Di Tehran è l’Associazione culturale Tarmeh, fondata da Aram Ghasemy che il 7 novembre presenterà in prima assoluta Funamboli: tre corpi diversi (una donna, un uomo, un bambino) che nella stessa situazione subiscono una differente mutazione. Di fronte a situazioni diverse, a disagi, guerre, pandemie, qual è la reazione del corpo? Quale trasformazione si attua? Vi è una ripercussione della dimensione psicologica su quella fisica? Su ciò riflette questa performance in cui il movimento dialoga con una videoproiezione.
Ci spostiamo a Oriente, tra le atmosfere indiane in cui trasporterà Anabasi arteinmovimento l’ 8 novembre con lo spettacolo di danza indiana Bhaks- magia interpretato da Roberta Cavicchioli. La danzatrice interpreterà tutte le sfaccettature della Dea: dall’aspetto dolce ed erotico a quello distruttivo, guerresco: una sorta di Madre Natura in cui entrambi gli aspetti convivono pericolosamente, modificandosi in base alle situazioni e agli eventi.

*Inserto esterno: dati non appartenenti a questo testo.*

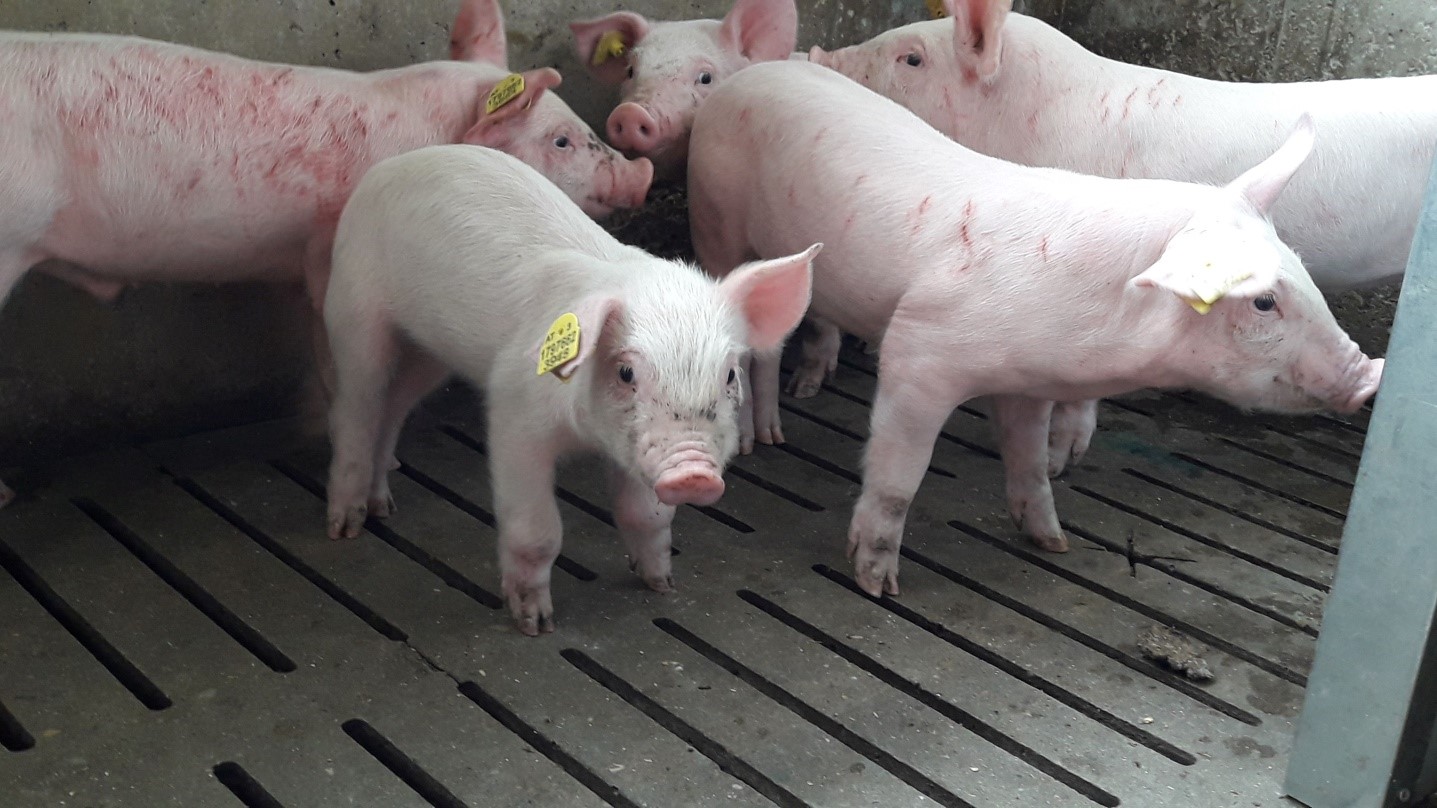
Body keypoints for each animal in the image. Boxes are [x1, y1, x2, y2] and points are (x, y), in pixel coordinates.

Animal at [327, 144, 821, 632]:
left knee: (393, 407)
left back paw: (383, 506)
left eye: (730, 375)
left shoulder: (631, 449)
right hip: (355, 307)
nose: (693, 473)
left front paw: (661, 584)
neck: (586, 437)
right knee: (356, 407)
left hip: (428, 355)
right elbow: (537, 531)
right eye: (626, 373)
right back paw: (345, 527)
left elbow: (646, 514)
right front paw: (534, 623)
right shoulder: (515, 415)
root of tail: (398, 160)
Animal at [689, 61, 1385, 592]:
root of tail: (744, 75)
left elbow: (1027, 461)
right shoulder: (920, 353)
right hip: (715, 218)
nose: (1371, 374)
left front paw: (1053, 543)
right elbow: (898, 475)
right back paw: (756, 442)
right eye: (1264, 302)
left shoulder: (1027, 382)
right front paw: (878, 584)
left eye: (1300, 270)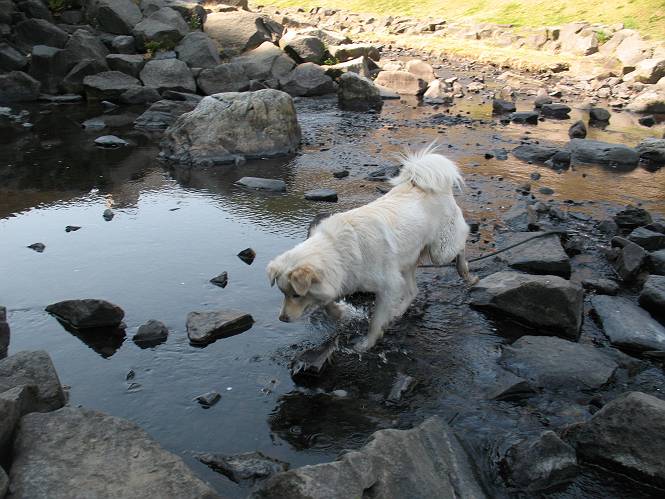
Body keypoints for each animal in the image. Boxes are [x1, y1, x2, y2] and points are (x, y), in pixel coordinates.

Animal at [266, 144, 476, 351]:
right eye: (283, 293)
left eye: (295, 294)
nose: (282, 319)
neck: (338, 250)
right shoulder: (344, 278)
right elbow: (327, 303)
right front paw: (341, 313)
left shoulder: (388, 286)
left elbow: (375, 321)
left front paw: (366, 344)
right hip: (407, 260)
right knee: (413, 291)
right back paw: (398, 311)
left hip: (440, 252)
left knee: (462, 240)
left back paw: (465, 272)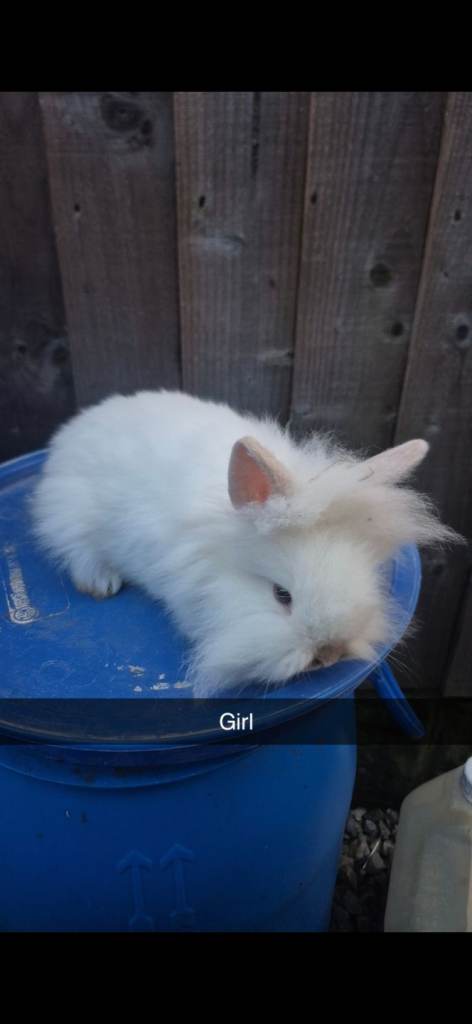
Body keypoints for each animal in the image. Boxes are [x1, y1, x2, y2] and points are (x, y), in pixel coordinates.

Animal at [31, 389, 458, 696]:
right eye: (281, 596)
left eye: (367, 578)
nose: (328, 655)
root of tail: (76, 428)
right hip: (70, 513)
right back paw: (101, 583)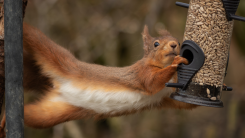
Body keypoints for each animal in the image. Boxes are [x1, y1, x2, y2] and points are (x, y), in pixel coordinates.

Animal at [0, 22, 196, 130]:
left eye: (178, 42)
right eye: (156, 44)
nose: (174, 45)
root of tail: (58, 86)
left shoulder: (166, 97)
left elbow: (185, 105)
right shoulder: (141, 74)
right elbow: (151, 83)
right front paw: (176, 62)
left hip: (52, 113)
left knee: (32, 115)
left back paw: (5, 120)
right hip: (54, 53)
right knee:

Nello spettacolo di VAGA, Il Marinaio, il riferimento è il testo teatrale di Fernando Pessoa: due donne (Arianna Guaglione e Viola Beneventano) dialogano in un infinito spazio senza uscita. Aspettano, vegliano e si confrontano continuamente tra dialoghi e movimenti, si fronteggiano alla ricerca di un senso della loro esistenza e della storia stessa che non ha più un filo logico e ci si chiede se non sia tutto finto.
Lo spettacolo del 10 novembre propone una profonda riflessione generazionale. Sala Nera Tempio, Tempio del Futuro Perduto prendono spunto dal racconto Noi, i ragazzi dello zoo di Berlino di Christiane F. dove si cerca un senso della vita nella ribellione alla società consumista e nella provocazione. Ago e filo sono gli elementi ricorrenti su questa scena che vorrà riflettere sulle motivazioni della dipendenza e a come una dichiarazione di libertà possa trasformarsi in una trappola senza uscita.
La conclusione della rassegna è affidata, l’11 novembre e il 12 novembre, a La carta da parati gialla della compagnia Dunamis, con le musiche originali TBLR.
Il progetto si ispira all’opera di Charlotte Perkins Gillman e porta in scena otto donne che raccontano la storia di una donna dell’Ottocento affetta da depressione post partum. Il marito, nonché suo medico, le ordina un periodo di riposo in una villa di campagna dove la camera da letto presenta una carta da parati gialla in grado di provocare varie reazioni nella protagonista: dall’attrazione alla ripugnanza. La conduce all’ossessione, un’ipnosi continua e senza scampo raccontata dai movimenti delle danzatrici che simbolicamente testimoniano tutte le difficoltà che una donna si trova ad affrontare con la maternità.
Ecco la grande innovazione del festival: mettere in comunione danza e arti visive, perché tutto è danza. Per dirla con Nietzsche: danzare con i piedi, danzare con le idee, con le parole, e devo aggiungere che bisogna saper danzare con la penna?